Items from a data source
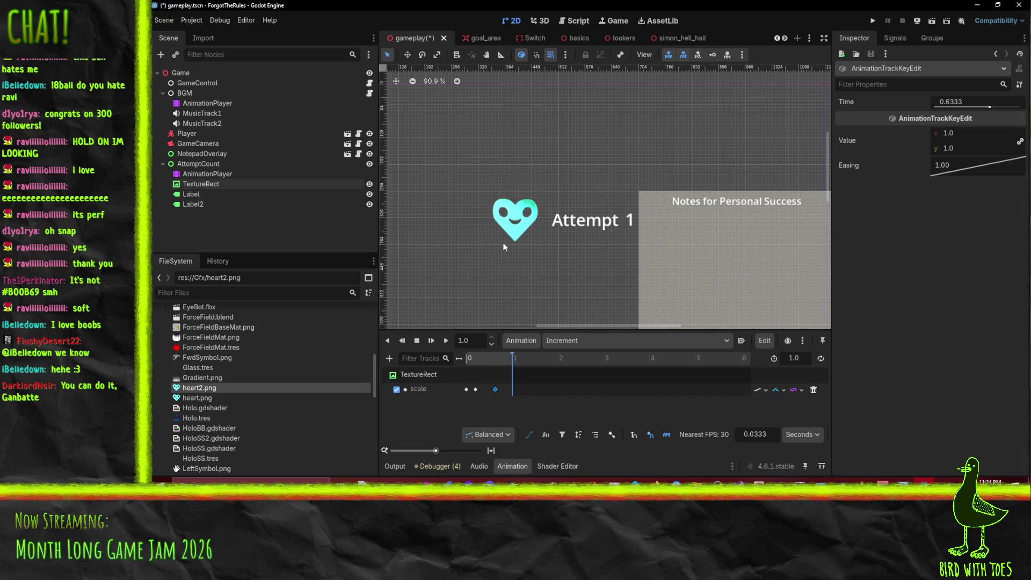
Shift the heart slightly to the right and replay the Increment animation.
click(514, 234)
drag(513, 235, 520, 234)
click(449, 340)
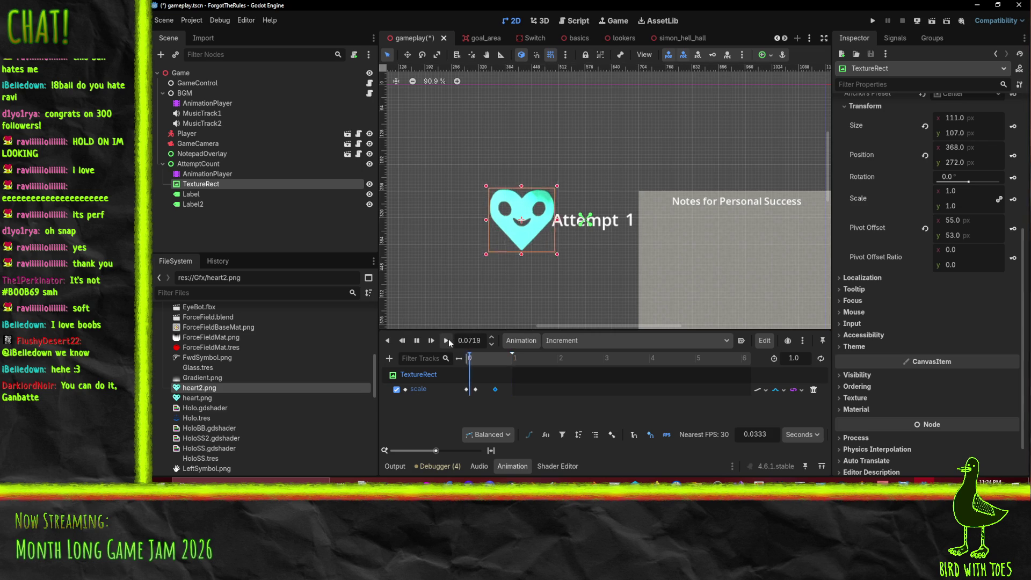
click(467, 358)
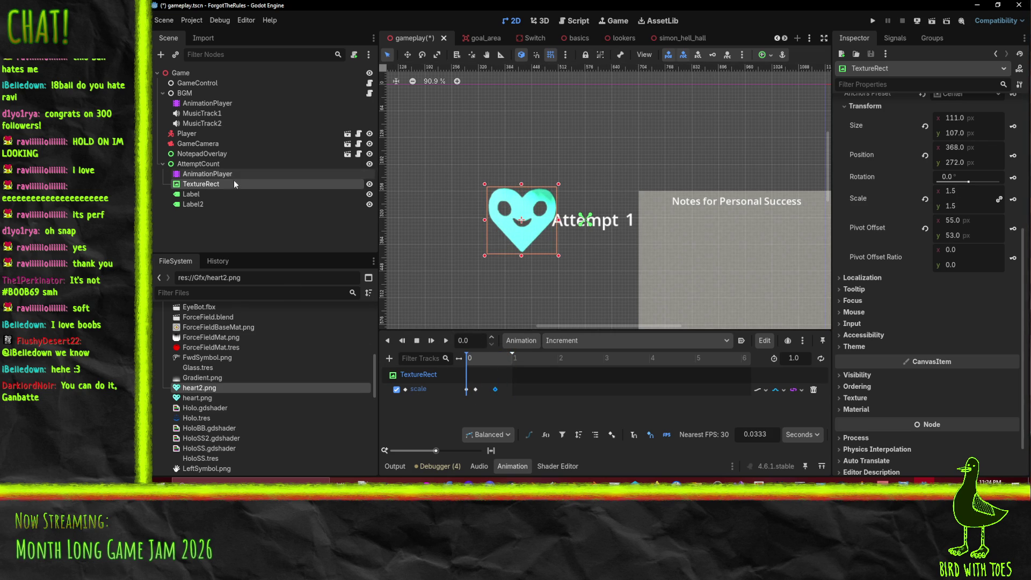
Rename the TextureRect node to Heart.
double_click(215, 184)
text(Heart)
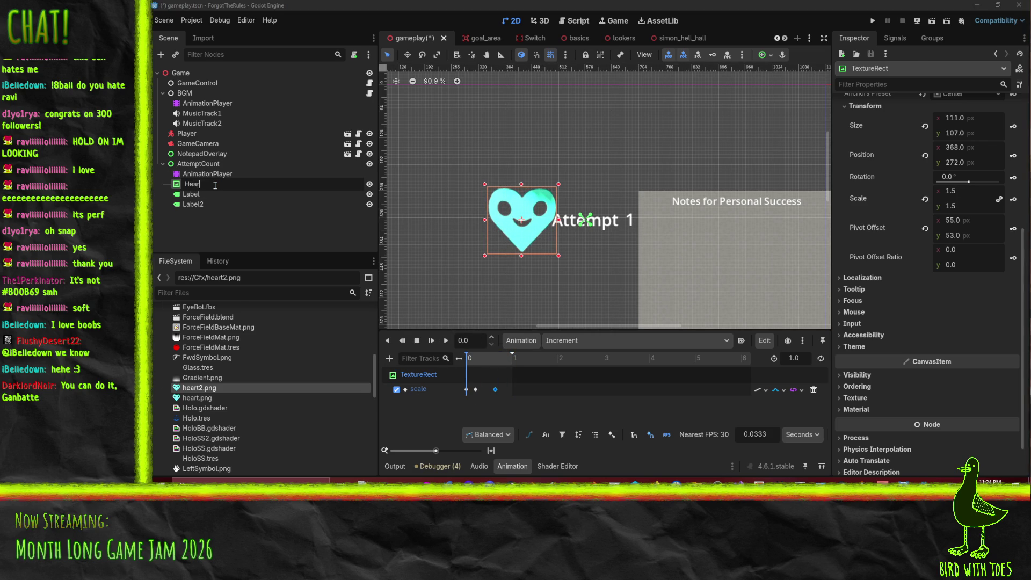
key(Return)
click(472, 374)
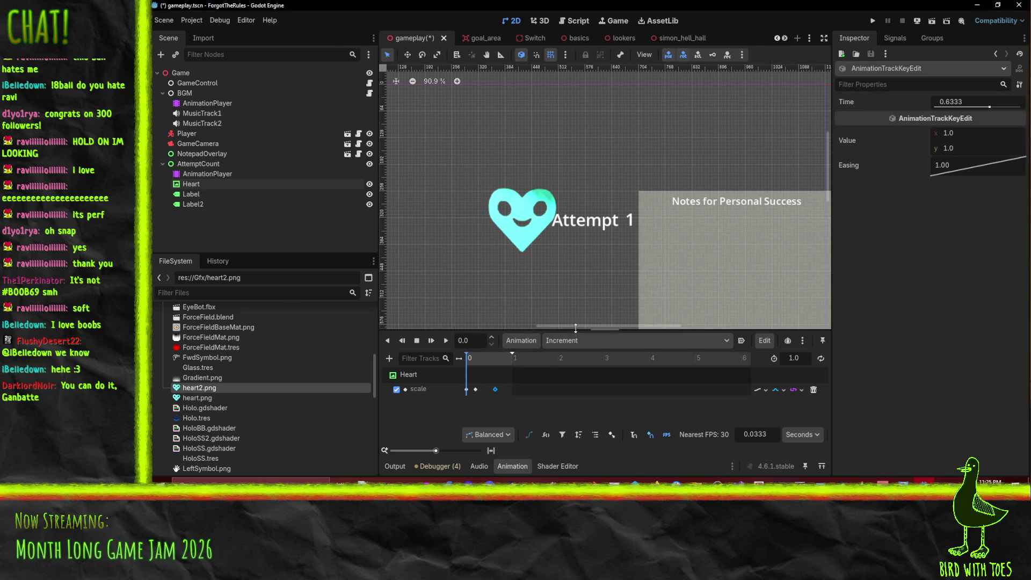
Key a texture track in Increment that swaps the Heart to heart2.png.
click(196, 184)
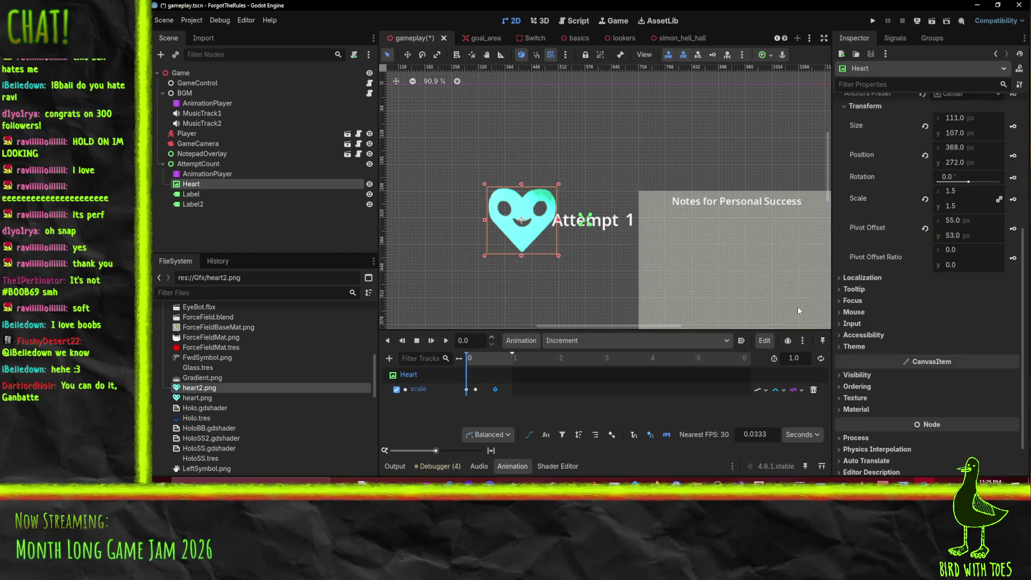
scroll(985, 218, up, 5)
click(1012, 126)
click(514, 274)
click(997, 128)
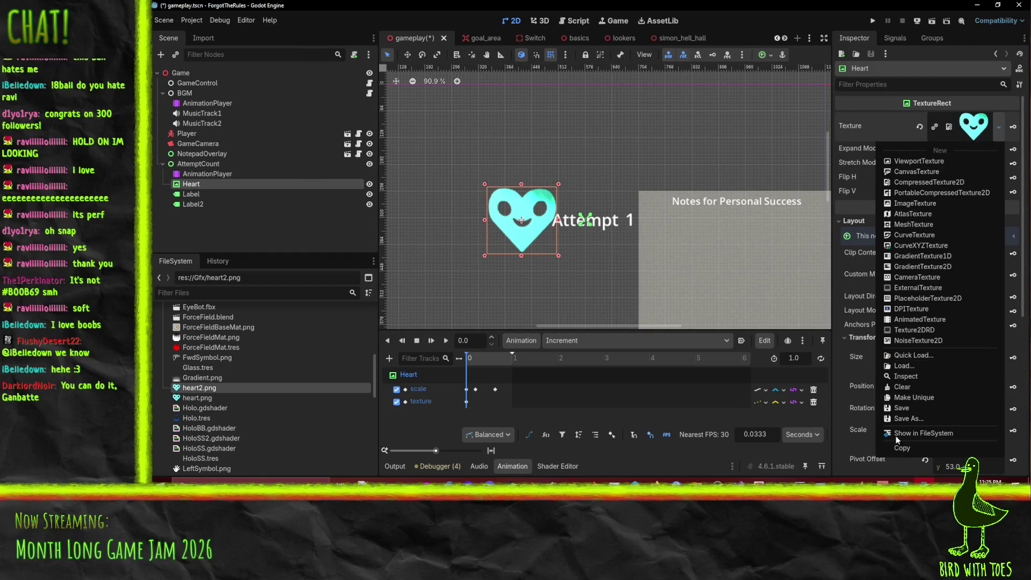
click(913, 355)
double_click(451, 230)
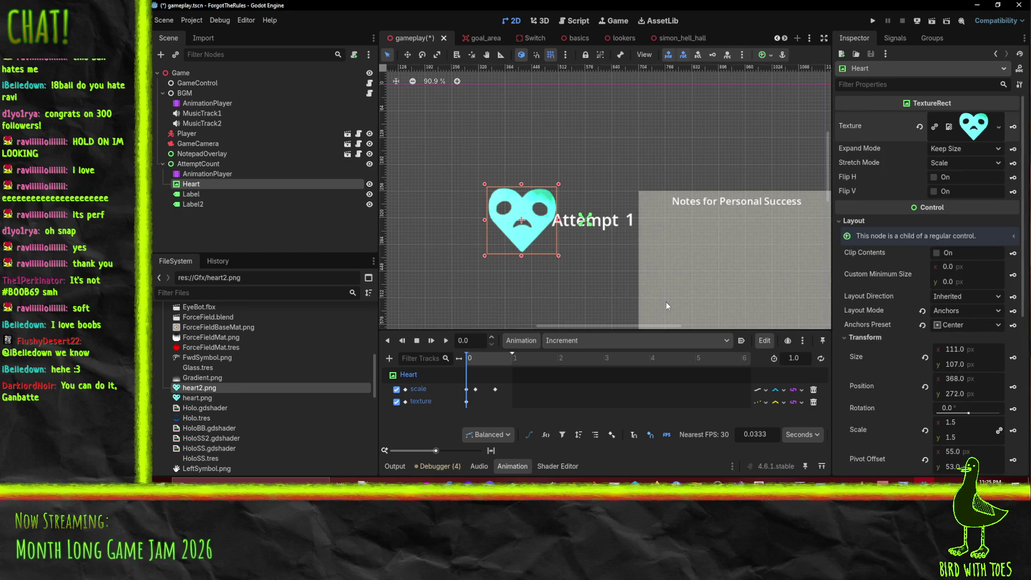
click(446, 340)
Switch to the Idle animation and rename it Enter.
click(612, 343)
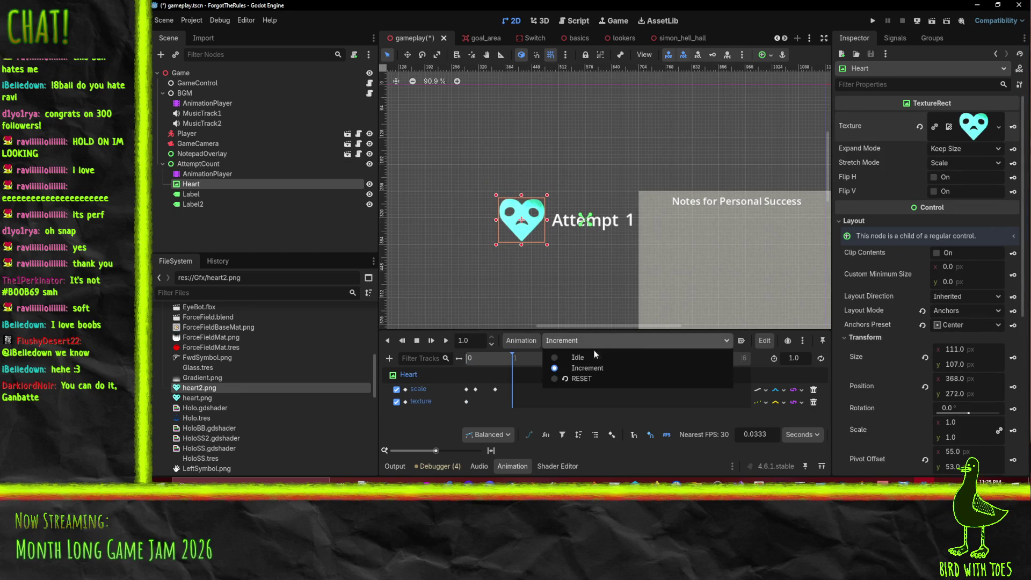
click(588, 357)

> _THE TASK_: Each line of the data should be quoted exactly, with pictures left out.

> _RESULT OF THIS TASK_:
Shift the heart slightly to the right and replay the Increment animation.
click(514, 234)
drag(513, 235, 520, 234)
click(449, 340)
click(467, 358)
Rename the TextureRect node to Heart.
double_click(215, 184)
text(Heart)
key(Return)
click(472, 374)
Key a texture track in Increment that swaps the Heart to heart2.png.
click(196, 184)
scroll(985, 218, up, 5)
click(1012, 126)
click(514, 274)
click(997, 128)
click(913, 355)
double_click(451, 230)
click(446, 340)
Switch to the Idle animation and rename it Enter.
click(612, 343)
click(588, 357)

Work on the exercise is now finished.